DIRECTIONS »
The expected response is a copy of every line in the entries below that includes the word "thumb".

**** DATA LISTING ****

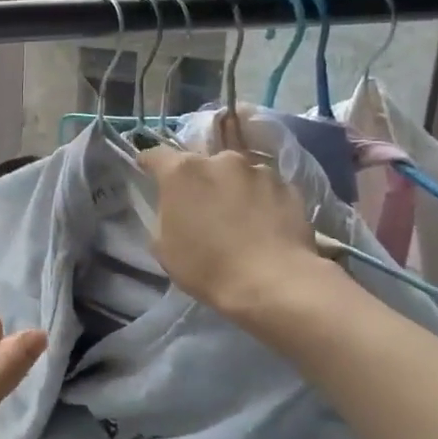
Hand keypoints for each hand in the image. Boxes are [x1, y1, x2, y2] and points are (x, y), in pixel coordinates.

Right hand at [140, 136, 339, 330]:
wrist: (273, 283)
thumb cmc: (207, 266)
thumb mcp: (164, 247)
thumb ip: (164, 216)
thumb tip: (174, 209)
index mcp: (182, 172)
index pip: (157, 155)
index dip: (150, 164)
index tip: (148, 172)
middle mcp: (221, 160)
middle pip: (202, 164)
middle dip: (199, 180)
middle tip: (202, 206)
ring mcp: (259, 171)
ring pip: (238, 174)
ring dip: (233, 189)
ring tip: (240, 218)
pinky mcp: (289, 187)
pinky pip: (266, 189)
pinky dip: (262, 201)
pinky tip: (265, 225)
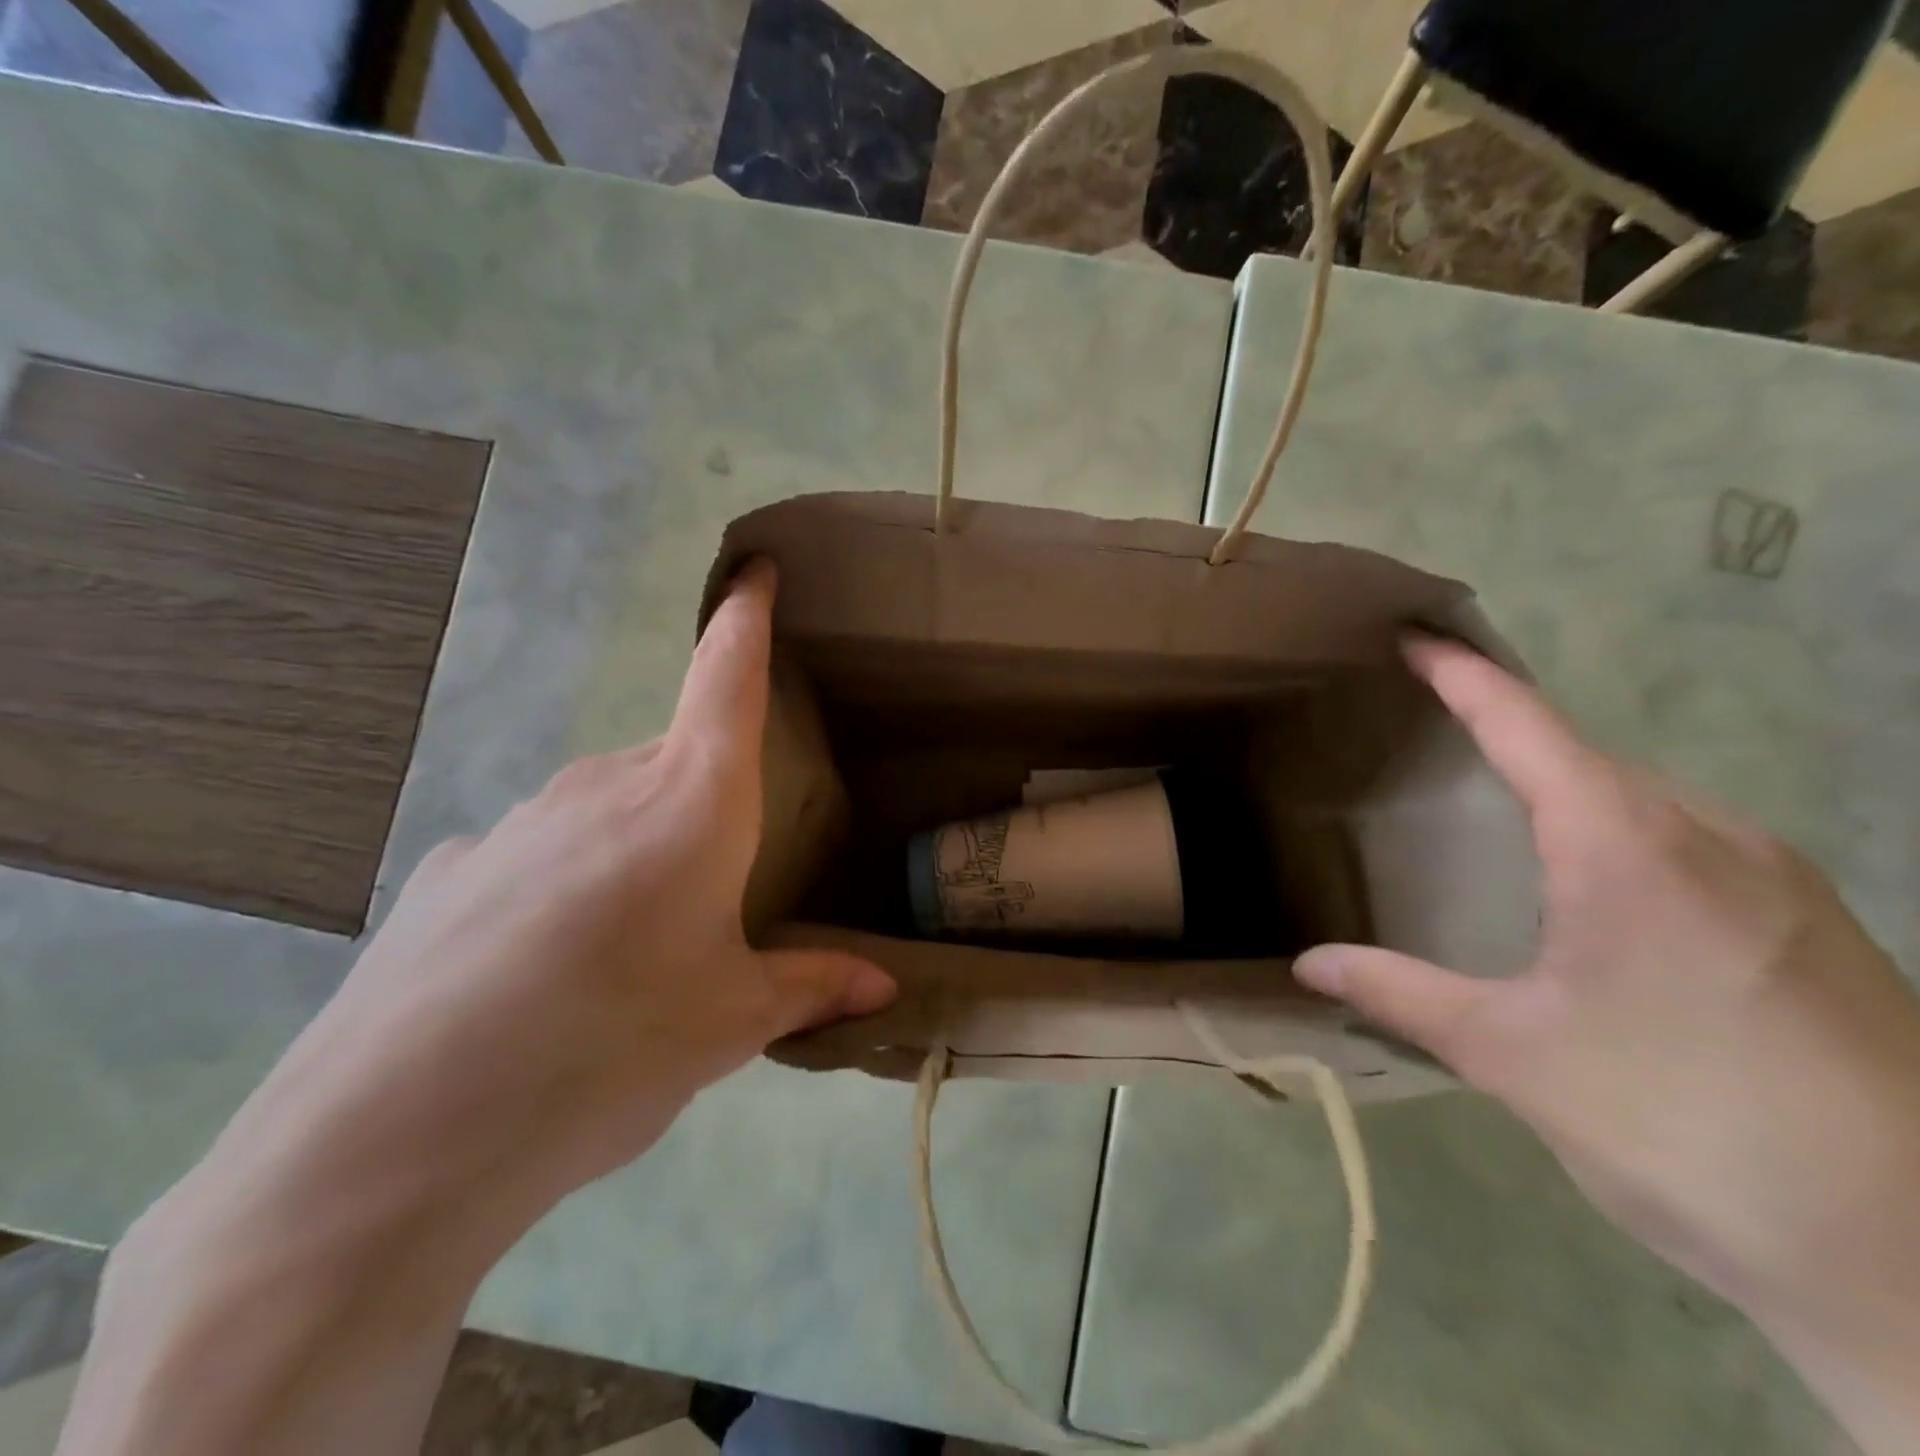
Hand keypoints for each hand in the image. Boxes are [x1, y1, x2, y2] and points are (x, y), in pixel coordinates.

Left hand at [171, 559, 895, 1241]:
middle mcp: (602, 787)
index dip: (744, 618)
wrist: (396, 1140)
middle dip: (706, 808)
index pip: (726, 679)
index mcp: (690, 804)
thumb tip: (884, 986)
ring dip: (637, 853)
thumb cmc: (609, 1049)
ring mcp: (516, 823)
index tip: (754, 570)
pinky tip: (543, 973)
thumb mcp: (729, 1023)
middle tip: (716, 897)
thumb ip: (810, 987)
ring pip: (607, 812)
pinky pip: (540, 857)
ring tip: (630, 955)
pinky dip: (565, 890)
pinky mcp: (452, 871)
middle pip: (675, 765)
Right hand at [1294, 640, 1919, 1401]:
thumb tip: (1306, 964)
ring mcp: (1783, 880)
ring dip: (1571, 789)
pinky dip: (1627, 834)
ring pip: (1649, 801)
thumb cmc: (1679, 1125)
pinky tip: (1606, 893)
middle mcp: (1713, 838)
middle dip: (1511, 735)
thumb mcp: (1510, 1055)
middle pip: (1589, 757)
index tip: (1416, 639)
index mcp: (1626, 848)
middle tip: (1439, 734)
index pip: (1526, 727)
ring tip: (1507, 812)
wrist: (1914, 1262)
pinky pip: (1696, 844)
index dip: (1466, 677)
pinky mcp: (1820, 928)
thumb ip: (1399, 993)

****

FINISHED EXERCISE »
thumb cmc: (207, 266)
thumb mcp: (164, 247)
thumb ip: (164, 216)
thumb tip: (174, 209)
thumb tip: (884, 986)
thumb cmc: (609, 1049)
thumb mcp: (729, 1023)
thumb ip: (810, 987)
thumb tip: (1306, 964)
thumb cmc: (1679, 1125)
thumb mcp: (1510, 1055)
thumb ip: (1399, 993)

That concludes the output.